Turbidimeters offer an objective, quantifiable means of measuring turbidity in beer and other fluids.

Enter turbidimeters. A turbidimeter is essentially an electronic eyeball that stares continuously at the flowing stream and reports the amount of particulate it sees. The output from the turbidimeter is fed into the overall control system in operation and can trigger a warning or alarm when the particulate level surpasses a predetermined setpoint, alerting the operator to attend to the problem. Sophisticated systems will also stop the flow of beer or divert the flow back to its holding tank while the issue is taken care of.

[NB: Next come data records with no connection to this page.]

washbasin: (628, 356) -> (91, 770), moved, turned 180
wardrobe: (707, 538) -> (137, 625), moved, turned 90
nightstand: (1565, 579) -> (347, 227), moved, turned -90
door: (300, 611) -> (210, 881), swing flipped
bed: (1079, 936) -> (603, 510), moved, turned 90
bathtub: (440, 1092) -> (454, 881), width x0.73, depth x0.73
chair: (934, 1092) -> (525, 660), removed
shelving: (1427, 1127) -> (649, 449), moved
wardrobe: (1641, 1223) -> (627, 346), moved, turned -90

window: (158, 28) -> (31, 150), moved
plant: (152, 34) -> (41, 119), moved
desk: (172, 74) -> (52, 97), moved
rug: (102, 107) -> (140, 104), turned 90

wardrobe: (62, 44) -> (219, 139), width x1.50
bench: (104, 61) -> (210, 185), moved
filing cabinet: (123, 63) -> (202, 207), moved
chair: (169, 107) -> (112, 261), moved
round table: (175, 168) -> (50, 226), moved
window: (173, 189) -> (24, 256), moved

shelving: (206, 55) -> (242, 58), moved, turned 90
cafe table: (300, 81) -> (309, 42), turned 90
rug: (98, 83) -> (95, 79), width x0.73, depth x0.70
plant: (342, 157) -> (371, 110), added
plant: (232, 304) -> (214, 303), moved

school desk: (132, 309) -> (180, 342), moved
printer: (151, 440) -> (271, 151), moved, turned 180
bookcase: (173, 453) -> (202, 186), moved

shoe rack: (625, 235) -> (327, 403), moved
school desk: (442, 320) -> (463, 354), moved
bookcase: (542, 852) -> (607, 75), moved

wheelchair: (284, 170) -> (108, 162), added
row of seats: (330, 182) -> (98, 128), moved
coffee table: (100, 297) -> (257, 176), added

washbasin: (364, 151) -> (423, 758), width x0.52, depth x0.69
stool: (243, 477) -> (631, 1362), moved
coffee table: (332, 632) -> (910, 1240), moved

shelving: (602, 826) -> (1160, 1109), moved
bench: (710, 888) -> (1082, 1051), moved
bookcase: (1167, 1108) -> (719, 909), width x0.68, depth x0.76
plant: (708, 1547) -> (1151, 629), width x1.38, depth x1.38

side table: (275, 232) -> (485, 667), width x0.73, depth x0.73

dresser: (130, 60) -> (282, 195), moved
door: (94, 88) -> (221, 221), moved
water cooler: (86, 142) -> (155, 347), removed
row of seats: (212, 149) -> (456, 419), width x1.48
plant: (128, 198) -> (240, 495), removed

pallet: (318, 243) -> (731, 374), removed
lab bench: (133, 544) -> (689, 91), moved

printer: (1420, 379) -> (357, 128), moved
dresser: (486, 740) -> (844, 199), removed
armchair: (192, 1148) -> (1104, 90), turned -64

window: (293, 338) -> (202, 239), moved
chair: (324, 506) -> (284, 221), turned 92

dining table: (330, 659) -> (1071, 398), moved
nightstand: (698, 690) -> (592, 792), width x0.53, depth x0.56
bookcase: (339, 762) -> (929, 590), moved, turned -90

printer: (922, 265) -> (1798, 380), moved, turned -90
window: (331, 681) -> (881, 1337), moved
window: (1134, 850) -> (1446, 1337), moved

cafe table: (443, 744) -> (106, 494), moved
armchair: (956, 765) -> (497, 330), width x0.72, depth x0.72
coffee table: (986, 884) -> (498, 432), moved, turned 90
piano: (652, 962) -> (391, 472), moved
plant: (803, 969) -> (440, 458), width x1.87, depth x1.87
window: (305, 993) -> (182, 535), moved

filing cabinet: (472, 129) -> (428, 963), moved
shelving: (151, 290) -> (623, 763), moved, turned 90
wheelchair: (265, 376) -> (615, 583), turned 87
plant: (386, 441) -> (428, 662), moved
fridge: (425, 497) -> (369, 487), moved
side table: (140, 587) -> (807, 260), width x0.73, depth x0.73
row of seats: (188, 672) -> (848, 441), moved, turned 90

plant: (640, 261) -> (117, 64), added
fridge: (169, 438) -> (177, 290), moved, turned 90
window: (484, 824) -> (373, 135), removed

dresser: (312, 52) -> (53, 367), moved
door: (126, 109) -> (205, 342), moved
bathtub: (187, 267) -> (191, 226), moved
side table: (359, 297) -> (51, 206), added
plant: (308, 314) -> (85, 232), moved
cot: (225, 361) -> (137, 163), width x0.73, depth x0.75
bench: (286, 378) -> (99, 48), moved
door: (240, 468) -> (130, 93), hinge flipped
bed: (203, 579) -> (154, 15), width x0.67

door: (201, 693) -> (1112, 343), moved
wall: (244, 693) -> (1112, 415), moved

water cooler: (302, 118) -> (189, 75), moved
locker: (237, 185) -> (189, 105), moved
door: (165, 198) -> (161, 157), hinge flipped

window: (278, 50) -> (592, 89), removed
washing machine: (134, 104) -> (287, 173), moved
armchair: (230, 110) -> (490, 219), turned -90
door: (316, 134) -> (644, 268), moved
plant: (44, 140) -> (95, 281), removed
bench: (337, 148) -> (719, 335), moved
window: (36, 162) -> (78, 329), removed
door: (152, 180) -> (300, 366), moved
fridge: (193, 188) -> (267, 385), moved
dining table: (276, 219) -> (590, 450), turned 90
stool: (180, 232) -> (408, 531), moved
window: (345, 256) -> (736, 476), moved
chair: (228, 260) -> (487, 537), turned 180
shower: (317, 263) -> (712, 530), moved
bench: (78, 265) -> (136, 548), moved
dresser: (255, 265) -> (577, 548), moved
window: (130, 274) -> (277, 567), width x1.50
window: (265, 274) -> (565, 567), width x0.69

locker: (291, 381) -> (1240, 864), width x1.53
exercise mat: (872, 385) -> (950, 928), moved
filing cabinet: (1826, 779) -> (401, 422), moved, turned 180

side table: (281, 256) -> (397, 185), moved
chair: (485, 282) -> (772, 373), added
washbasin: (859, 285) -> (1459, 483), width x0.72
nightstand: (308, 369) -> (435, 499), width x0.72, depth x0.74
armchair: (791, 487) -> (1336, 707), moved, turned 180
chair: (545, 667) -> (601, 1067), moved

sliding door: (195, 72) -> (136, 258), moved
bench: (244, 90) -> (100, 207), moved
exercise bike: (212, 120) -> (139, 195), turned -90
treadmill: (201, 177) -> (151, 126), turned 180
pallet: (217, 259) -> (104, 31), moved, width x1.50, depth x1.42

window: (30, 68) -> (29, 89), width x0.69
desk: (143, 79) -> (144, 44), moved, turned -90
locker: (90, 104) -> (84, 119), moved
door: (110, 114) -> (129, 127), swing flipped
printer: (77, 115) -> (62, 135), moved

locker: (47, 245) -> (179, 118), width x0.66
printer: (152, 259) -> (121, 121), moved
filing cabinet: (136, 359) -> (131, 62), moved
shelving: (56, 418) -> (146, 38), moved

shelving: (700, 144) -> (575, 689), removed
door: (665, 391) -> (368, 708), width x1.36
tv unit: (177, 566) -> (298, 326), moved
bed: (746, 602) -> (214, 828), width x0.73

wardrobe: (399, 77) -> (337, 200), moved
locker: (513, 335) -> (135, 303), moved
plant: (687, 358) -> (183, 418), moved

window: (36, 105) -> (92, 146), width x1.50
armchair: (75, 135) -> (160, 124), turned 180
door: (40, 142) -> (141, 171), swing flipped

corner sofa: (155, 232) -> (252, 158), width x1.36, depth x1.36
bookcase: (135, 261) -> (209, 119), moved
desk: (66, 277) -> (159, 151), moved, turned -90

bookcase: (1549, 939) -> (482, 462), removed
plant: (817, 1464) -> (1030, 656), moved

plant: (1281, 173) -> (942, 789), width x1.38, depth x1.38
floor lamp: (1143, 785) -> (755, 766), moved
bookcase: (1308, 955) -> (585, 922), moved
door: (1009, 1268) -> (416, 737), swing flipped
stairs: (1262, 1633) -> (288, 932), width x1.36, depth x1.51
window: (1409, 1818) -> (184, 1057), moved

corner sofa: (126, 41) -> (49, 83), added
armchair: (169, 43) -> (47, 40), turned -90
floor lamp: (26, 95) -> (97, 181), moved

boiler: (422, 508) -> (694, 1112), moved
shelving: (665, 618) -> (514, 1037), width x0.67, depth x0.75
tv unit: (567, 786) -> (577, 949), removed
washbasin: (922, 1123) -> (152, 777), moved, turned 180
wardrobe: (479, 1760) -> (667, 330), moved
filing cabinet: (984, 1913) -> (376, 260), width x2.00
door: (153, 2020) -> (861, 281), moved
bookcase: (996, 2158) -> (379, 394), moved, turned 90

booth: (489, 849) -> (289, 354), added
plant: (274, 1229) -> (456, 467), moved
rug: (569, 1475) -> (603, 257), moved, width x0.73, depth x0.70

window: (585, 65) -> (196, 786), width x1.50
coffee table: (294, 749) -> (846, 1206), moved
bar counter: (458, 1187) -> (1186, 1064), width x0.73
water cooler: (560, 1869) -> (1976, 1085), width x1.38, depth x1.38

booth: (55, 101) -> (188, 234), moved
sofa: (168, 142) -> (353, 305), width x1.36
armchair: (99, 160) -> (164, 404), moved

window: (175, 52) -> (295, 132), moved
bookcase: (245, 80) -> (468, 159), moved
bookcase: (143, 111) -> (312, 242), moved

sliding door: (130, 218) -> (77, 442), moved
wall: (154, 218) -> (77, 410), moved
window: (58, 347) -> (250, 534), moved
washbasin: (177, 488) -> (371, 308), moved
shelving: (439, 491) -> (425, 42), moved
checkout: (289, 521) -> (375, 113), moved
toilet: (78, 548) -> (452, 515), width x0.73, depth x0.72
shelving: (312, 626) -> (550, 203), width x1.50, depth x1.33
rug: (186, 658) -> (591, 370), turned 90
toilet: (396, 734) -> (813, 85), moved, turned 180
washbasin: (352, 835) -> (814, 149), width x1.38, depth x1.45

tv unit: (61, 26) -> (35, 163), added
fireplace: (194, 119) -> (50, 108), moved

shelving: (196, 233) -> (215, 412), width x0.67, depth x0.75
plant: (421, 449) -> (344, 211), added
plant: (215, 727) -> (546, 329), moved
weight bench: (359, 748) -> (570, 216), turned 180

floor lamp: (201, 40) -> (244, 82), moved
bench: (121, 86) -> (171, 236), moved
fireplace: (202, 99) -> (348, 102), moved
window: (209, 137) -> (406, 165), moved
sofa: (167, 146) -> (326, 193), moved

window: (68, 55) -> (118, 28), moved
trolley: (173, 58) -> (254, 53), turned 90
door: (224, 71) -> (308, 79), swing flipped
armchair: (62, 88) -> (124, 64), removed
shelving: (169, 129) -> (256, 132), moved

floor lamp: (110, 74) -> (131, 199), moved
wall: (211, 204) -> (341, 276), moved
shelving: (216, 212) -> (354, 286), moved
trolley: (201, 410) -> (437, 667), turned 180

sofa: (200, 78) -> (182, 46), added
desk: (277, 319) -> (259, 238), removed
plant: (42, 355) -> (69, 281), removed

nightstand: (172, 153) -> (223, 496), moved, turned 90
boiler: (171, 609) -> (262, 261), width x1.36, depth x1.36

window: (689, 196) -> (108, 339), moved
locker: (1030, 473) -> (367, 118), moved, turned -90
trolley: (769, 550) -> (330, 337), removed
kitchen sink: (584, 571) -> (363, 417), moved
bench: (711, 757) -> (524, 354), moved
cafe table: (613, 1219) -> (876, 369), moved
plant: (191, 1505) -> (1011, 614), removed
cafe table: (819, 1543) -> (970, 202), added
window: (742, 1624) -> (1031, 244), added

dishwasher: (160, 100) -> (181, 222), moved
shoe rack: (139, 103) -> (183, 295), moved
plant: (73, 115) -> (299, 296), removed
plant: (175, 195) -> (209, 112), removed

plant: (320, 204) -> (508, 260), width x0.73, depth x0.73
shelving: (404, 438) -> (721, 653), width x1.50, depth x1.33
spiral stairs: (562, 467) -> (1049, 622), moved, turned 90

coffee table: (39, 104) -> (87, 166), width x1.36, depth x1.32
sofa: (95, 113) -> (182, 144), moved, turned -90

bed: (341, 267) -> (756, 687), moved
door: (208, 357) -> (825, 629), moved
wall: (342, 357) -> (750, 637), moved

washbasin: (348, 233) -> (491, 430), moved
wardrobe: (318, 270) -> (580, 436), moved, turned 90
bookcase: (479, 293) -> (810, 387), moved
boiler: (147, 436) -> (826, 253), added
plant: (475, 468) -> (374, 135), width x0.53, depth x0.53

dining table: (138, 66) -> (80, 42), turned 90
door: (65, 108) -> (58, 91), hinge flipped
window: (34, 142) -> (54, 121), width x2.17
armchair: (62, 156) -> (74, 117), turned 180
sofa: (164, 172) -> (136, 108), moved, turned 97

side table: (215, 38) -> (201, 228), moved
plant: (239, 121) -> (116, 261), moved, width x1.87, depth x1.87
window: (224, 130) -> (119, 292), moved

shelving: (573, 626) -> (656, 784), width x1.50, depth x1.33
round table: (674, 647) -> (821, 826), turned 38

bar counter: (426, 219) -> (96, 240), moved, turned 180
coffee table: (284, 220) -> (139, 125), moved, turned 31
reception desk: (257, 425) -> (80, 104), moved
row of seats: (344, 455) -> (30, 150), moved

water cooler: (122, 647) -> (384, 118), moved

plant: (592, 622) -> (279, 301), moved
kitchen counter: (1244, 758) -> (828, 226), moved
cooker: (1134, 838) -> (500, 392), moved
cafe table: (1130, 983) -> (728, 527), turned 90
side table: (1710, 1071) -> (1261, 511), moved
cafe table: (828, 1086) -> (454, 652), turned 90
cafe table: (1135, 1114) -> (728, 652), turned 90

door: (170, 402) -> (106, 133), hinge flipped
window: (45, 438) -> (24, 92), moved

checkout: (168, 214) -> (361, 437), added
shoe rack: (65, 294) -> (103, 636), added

Some care has to be taken when applying turbidimeters to a beer haze application. A turbidimeter must have enough sensitivity to see low levels or particulate in the beer while being stable in operation, resilient to optical fouling, and insensitive to color change. The ideal instrument is a 90° scatter device, for sensitivity, with an NIR light source for color independence, and a scatter to attenuation ratio measurement technique for window fouling tolerance. This approach will deliver readings that correlate well with offline methods. Forward scatter and backscatter instruments can also be used to measure beer haze, but will deliver results that differ from those of standard offline instruments.